Il sunto di questo tuo gesto pieno di buonsenso, quello che ti vede andartene e lasciare il potenziale luogo del delitto, si può riassumere nell’assioma:

Mai discutere con un idiota, ti trascina al suo livello e ti batte con l’esperienza.  (Oscar Wilde)

Una volta attraversata l’esperienza, però, ti rimane quel pugno non dato che ti pesa nella tasca e ogni volta che ci ripensi ti dai del cretino. Dovevo farlo, per una volta nella vita dovevo scendere a compromessi con la mia etica e la mia dignità e avrei dovuto spaccargli il naso. Certo che sei contro la violenza, certo. Certo che hai fatto bene ad andartene, certo. Certo che se ricapitasse lo rifaresti di nuovo, certo. Eppure, una volta nella vita quel pugno bisogna tirarlo.

Chiamiamola pure una questione di bilanciamento – tra torti e ragioni, tra giusti e sbagliati, tra intelligenti e cretini, tra colpevoli e innocenti. Un dannato bilanciamento che va al di là della compassione, dell’orgoglio, della buona creanza. Un bilanciamento che faccia quello che deve fare, in modo semplice e senza troppo sottotesto: riportare i pesi in equilibrio.

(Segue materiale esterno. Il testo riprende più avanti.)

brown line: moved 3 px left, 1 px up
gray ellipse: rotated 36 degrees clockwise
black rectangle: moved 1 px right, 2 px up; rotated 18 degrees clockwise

Una cosa, però, bisogna che sia chiara: ogni pugno che ci siamo risparmiati ha aggiunto il suo peso, la sua cattiveria, a quello precedente. Se aspettiamo troppo a liberarlo, la sua portata diventa pericolosa e il risultato distruttivo, pertanto, scegliere bene il bersaglio è un atto di dovuta responsabilità.

Vado giù di lista e di profonda riflessione.